I originally used the Backblaze when selecting the drive I'd build my storage pool around. Every time the updated stats pop up in my inbox, I check out the table and double-check that my drives are in fact the 001Gs.. the drives that Backblaze reports has having 0.99% AFR.. I guess the lesson is that YMMV.
I think impact can have a big influence on mechanical hard drive longevity, so it could be that the way the ServerPartDeals drives were sourced, handled or shipped compromised them.
I used to think these were interesting and used them to inform my next HDD purchase. I realized I only used them to pick a recently reliable brand, we're down to three, and the stats are mostly old models, so the main use is if you're buying a used drive from the same batch that Backblaze happens to have also used.
Buy two from different vendors and RAID or do regular off-site backups.
Mirrored raid is good. Other raid levels are of dubious value nowadays.
Ideally you use "software raid" or file system with the capabilities do scrubbing and repair to detect bitrot. Or have some sort of hardware solution that can do the same and notify the OS of the error correction.
And, as always, Raid-type solutions mostly exist to improve availability.
Backups are something else entirely. Nothing beats having lots of copies in different places.
...and many used Seagate drives have been resold as new in the last 3 years. They were used for crypto mining and then had their SMART parameters wiped back to "new" 0 hours usage.
Seagate has always been the "you get what you pay for" && high replacement availability option, at least since the Thai flood and ST3000DM001 days - they kept shipping drives. It was always HGST > Toshiba > Seagate in both price and MTBF, with WD somewhere in between.

● **Work item a**
Count the lines in the records below that contain the string "bowl", treating uppercase and lowercase as different. Reply with the number alone.

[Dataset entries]
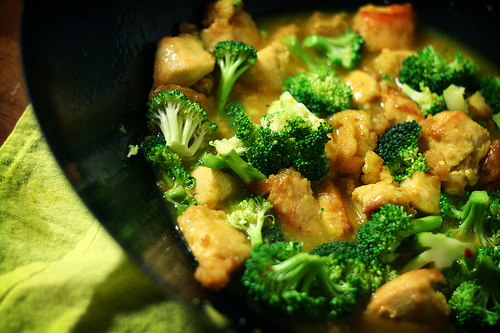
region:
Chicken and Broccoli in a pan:
[170, 43, 462, 321]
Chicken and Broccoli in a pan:
[144, 96, 264, 238]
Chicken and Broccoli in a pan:
[173, 146, 326, 296]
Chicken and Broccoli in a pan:
[282, 200, 410, 309]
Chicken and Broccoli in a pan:
[402, 230, 494, 265]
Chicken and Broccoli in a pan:
[365, 137, 485, 262]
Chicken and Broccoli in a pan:
[395, 66, 495, 259]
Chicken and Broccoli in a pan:
[260, 60, 370, 175]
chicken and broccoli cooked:
[142, 0, 496, 327]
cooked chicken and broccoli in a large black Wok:
[12, 0, 498, 331]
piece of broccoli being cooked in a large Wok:
[144, 87, 219, 157]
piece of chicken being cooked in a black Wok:
[148, 30, 220, 90]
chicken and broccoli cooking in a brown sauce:
[144, 0, 498, 331]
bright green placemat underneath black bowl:
[2, 99, 227, 330]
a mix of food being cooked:
[138, 0, 496, 330]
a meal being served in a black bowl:
[10, 0, 497, 332]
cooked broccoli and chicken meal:
[144, 0, 499, 332]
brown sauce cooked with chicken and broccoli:
[156, 8, 494, 320]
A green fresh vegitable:
[144, 91, 205, 151]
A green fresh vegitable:
[212, 37, 253, 119]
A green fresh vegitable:
[247, 105, 321, 159]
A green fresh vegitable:
[295, 24, 365, 66]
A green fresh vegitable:
[261, 83, 325, 191]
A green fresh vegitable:
[242, 243, 356, 313]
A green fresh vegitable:
[352, 200, 439, 258]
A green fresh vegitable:
[397, 45, 459, 105]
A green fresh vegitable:
[434, 187, 498, 241]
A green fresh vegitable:
[435, 268, 497, 316]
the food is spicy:
[202, 52, 432, 311]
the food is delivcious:
[236, 83, 413, 296]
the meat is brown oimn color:
[377, 279, 431, 319]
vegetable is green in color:
[284, 249, 321, 305]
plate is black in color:
[20, 52, 142, 203]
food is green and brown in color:
[257, 83, 404, 297]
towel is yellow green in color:
[12, 193, 104, 330]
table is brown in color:
[1, 55, 25, 105]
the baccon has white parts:
[169, 110, 195, 142]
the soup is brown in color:
[276, 222, 361, 242]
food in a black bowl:
[0, 6, 486, 321]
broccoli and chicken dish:
[135, 11, 486, 324]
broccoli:
[243, 225, 369, 312]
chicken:
[167, 200, 243, 290]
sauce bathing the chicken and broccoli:
[413, 27, 483, 58]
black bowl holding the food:
[21, 0, 252, 321]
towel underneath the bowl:
[1, 101, 227, 329]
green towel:
[0, 85, 225, 327]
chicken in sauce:
[255, 165, 360, 241]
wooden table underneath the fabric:
[2, 1, 24, 172]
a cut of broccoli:
[148, 79, 233, 160]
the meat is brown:
[410, 98, 488, 186]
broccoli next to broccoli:
[143, 79, 215, 156]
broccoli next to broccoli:
[209, 38, 255, 112]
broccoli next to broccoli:
[253, 86, 333, 185]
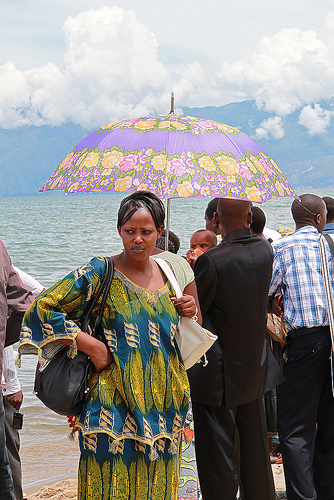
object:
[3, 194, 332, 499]
water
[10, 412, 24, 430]
camera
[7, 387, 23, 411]
hand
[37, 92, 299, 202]
umbrella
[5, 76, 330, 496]
event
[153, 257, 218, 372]
purse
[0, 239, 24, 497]
people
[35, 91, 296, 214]
colored umbrella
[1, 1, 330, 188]
sky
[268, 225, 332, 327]
shirt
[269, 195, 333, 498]
man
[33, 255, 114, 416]
handbag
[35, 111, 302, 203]
umbrella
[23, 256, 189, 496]
dress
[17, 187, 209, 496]
woman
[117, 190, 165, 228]
black hair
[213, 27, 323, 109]
two dogs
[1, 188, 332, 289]
ocean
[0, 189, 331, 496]
crowd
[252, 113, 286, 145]
cloud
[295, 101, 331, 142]
cloud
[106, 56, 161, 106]
wall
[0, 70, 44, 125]
cloud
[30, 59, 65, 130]
cloud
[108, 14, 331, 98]
cloud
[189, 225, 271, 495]
suit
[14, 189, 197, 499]
she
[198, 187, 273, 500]
people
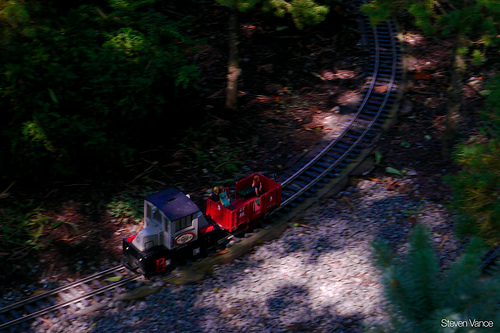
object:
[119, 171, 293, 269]
train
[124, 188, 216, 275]
engine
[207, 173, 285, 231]
car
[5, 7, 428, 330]
tracks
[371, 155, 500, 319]
trees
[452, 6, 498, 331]
right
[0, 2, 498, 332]
photo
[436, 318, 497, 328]
name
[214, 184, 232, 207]
people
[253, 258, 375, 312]
gravel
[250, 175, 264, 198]
little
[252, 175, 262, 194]
sitting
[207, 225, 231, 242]
piece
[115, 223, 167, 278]
front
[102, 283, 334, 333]
shadow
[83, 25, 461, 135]
ground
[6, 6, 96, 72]
leaves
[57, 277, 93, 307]
light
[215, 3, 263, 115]
tree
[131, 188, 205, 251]
cabin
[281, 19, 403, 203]
rail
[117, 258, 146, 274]
bumper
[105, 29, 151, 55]
flower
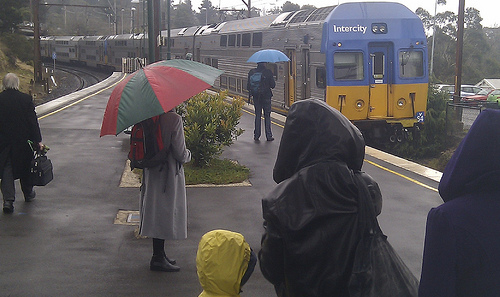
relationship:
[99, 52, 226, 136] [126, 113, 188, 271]
woman holds umbrella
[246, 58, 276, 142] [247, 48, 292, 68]
man holding umbrella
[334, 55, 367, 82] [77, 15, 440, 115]
window front train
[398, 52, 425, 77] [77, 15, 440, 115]
window front train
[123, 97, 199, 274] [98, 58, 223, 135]
woman holding umbrella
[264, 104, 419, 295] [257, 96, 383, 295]
person wearing raincoat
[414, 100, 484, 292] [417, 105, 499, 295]
person wearing cloak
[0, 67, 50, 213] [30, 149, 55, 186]
man carrying briefcase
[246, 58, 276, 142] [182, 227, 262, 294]
man wears hood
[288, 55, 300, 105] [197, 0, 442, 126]
door of train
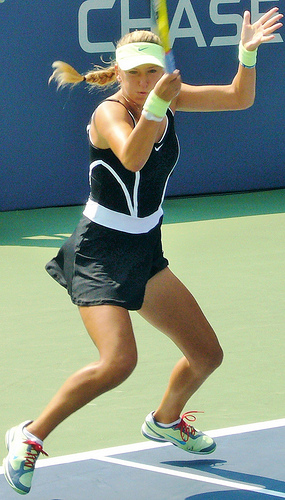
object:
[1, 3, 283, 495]
woman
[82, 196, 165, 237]
band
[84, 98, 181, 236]
shirt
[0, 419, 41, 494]
shoe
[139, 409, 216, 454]
shoe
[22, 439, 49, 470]
lace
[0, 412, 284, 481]
stripe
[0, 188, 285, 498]
tennis court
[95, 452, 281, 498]
stripe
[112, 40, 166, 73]
hat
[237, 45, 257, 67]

● **Work item b**
Carry on the forum thread about hard drive reliability from its last post.

● **Expected output a**
5

● **Expected output b**
There are coins like Chia that were built around "wasting disk space" proof-of-work rather than the "wasting {C/GPU|ASIC} cycles" PoW that Bitcoin uses (and Ethereum used to use.)
It's not Seagate's fault, but it would behove them to clamp down on such activity by authorised resellers.
After all, it's not just the buyer getting ripped off; it's also Seagate. A customer paid for a brand new Seagate drive and Seagate didn't see a penny of it.
When I started my current 24-bay NAS more than 10 years ago, I specifically looked at the Backblaze drive stats (which were a new thing at that time) to determine which drives to buy (I chose 4TB 7200rpm HGST drives).
My Louwrentius stats are: zero drive failures over 10+ years.
Meanwhile, the author (Andy Klein) of Backblaze Drive Stats mentions he is retiring, I wish him well and thanks!
PS. The data on my 24-drive NAS would fit on two modern 32TB drives. Crazy.
Blackblaze is one of the most respected services in Storage industry, they've kept gaining my respect even after I launched my own cloud storage solution.
Although a minor pet peeve (knowing this is free): I would have loved to see a 'in-use meter' in addition to just 'the drive was kept powered on'. AFR doesn't make sense for a HDD unless we know how long and how frequently the drives were being used (# of reads/writes or bytes/s).
If all of them had a 99% usage through the entire year - then sure (really?).
Probably can't say too much, but I know that the I/O on these drives stays pretty consistently high. Enough so that Backblaze has to consider staying on smaller drives due to rebuild times and the fact that denser drives really don't stand up to as much abuse.
A company called TechEmpower used to run periodic web framework benchmarks and share out the results using nice dashboard. Not sure why they stopped doing these.
Yev from Backblaze here -> When we started this, we did so with the intent of sharing data and hoping that others would do the same. We see glimmers of that here and there but it's still so fun for us to do and we're expanding on it with Networking Stats and some additional content that's going to be coming soon including how these inform our infrastructure deployment. Fun stuff :)
Puget Systems has similar publications covering their experience building client systems, though not always in the same level of detail. They also have PugetBench to benchmark systems in real-world applications/workflows.
I had five Seagates fail in my Synology NAS in less than a year. Somebody suggested it was a "bad" firmware on that model, but I switched to WD and haven't had a single failure since.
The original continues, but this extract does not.